Blijf bewegen: oefeningen tijdens je zwangerschap

Sporten kan veel ongemakken tijdens je zwangerschap verlichten, je humeur verbeteren en de spieren versterken die je tijdens de bevalling nodig hebt. Welke oefeningen zijn geschikt en waar houd je rekening mee?

Is het goed om te sporten tijdens je zwangerschap? De regel is dat als alles goed gaat, je tijdens je zwangerschap bijna elke vorm van lichaamsbeweging kunt blijven doen.
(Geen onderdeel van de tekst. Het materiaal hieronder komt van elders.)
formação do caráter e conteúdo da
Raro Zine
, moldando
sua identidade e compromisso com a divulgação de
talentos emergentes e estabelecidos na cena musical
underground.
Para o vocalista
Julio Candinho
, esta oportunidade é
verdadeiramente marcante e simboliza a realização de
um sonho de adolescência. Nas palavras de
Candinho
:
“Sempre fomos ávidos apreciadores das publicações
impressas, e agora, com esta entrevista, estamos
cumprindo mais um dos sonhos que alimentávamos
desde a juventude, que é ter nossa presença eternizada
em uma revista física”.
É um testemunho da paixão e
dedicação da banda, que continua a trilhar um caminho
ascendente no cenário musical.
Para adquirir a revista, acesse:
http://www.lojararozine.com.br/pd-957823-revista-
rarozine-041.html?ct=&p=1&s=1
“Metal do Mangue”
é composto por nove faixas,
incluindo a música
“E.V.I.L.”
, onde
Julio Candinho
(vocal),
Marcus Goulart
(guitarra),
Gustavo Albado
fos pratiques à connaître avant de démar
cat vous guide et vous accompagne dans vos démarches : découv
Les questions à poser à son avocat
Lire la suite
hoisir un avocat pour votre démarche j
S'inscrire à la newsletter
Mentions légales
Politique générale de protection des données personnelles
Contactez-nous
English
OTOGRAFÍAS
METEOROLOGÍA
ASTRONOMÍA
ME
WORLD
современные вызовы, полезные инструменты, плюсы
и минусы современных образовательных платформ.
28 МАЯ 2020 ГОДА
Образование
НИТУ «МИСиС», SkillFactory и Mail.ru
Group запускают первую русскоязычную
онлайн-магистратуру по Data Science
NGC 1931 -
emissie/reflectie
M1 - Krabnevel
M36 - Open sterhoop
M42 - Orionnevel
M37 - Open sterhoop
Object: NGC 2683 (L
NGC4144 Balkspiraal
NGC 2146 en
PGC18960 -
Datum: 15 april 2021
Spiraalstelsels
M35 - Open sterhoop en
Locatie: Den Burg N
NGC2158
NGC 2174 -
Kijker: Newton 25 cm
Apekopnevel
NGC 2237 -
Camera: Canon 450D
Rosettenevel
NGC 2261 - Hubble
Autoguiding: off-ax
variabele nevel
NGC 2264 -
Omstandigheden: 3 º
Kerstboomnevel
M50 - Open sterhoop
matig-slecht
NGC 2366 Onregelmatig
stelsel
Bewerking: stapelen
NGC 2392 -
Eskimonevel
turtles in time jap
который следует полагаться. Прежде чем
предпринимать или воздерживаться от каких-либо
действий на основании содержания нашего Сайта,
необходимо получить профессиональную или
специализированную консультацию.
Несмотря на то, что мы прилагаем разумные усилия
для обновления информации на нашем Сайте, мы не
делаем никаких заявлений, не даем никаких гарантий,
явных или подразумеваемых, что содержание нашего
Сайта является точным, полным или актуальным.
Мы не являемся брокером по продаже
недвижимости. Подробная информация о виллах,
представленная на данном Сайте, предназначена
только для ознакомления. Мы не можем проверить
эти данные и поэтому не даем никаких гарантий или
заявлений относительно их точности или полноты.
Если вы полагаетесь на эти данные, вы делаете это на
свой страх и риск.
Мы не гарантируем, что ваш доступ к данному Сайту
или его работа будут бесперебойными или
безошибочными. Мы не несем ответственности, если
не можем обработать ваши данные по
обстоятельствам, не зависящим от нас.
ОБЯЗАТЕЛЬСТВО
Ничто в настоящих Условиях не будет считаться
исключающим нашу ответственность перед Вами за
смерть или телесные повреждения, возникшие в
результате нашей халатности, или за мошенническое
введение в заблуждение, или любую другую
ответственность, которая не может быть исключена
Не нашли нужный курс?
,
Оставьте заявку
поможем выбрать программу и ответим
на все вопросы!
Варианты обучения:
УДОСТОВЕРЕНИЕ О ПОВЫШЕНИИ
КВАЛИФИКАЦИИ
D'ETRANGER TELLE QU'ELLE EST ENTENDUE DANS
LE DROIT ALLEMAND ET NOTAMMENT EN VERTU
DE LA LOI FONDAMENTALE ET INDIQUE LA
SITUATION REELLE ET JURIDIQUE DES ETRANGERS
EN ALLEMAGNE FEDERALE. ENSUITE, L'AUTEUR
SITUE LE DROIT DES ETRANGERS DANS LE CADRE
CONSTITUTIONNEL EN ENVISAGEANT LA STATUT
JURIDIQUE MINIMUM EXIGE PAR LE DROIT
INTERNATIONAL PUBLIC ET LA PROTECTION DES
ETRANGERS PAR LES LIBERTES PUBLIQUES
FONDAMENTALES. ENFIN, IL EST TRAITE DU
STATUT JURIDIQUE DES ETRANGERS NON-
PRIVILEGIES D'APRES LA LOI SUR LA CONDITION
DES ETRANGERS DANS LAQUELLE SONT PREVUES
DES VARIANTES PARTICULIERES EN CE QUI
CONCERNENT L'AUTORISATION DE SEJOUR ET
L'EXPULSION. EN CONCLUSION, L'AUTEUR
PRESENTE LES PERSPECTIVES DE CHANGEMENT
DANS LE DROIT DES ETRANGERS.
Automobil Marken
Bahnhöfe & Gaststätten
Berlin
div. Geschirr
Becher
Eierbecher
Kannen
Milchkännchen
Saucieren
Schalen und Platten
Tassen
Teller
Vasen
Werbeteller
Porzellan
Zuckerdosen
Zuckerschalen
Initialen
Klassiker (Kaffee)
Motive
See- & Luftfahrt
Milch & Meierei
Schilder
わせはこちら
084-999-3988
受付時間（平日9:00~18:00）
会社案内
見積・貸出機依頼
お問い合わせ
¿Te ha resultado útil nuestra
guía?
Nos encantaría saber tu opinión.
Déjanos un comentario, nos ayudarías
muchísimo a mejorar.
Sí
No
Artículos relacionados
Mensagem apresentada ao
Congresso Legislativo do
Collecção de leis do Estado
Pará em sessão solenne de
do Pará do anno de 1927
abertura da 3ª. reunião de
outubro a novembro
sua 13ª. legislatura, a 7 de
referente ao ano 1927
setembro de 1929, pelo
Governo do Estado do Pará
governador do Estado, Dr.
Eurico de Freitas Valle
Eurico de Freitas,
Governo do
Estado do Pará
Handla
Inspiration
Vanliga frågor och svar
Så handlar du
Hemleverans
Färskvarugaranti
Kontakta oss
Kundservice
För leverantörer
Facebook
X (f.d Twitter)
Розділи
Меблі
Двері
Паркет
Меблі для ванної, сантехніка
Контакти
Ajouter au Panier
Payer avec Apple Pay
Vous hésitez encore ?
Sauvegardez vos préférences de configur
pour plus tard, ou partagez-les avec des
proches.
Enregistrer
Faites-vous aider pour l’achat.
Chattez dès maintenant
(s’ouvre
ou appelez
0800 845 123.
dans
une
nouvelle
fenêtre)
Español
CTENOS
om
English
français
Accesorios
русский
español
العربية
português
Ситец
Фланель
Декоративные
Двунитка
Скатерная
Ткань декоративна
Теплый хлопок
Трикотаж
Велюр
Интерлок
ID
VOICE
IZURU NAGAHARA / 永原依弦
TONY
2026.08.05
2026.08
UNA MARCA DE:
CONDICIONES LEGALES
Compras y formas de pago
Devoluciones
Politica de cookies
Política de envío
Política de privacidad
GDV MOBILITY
Als je voor je zwangerschap niet sportte dan is het nu tijd om te beginnen.

Oefeningen versterken spieren die je tijdens de bevalling goed kunt gebruiken. Sporten verhoogt de bloedcirculatie tussen jou en je baby, het vermindert veel van de ongemakken tijdens je zwangerschap (zoals rugpijn), je krijgt meer energie en het helpt je om je goed in je vel te voelen. 

Veilig bewegen

Hoewel beweging goed is voor jou en je baby, zijn er een paar voorzorgsmaatregelen die je neemt bij het doen van prenatale oefeningen. Een paar tips: 

  • Beweeg niet langer dan een half uur per keer.

  • Doe vooraf altijd een warming-up en achteraf een cooling-down (naast het half uur dat je oefeningen doet).

  • Vermijd geforceerde, passieve rekoefeningen tijdens de zwangerschapsfitness, zoals het aanraken van je tenen of rekoefeningen voor je achterdijbeenspieren. Zwangerschapshormonen maken je gewrichten losser dus door te overstrekken kunnen sneller spierblessures. Dit is een groot risico tijdens de zwangerschap.

  • Vermijd ook plotselinge, schokkende of stuiterende bewegingen en snelle positieveranderingen.

  • Kies bij groepslessen voor de low-impactoefeningen, vooral als je voor je zwangerschap niet regelmatig trainde.

  • Stevig wandelen, zwemmen en fietsen zijn allemaal goede manieren om te bewegen tijdens je zwangerschap.

  • Als je aan een aerobicsles of andere groepslessen deelneemt, laat je sportinstructeur weten dat je zwanger bent.

  • Bescherm de spieren van je buik en onderrug door goed op je houding te letten en door oefeningen te vermijden die deze spieren extra kunnen belasten, zoals volledige sit-ups of buikspieroefeningen waarbij je beide benen tegelijkertijd van de vloer tilt. Doe in plaats daarvan 'mini' sit-ups (zie hieronder) en til daarbij maar één been tegelijkertijd op, terwijl je het andere been gebogen en met je voet op de vloer houdt.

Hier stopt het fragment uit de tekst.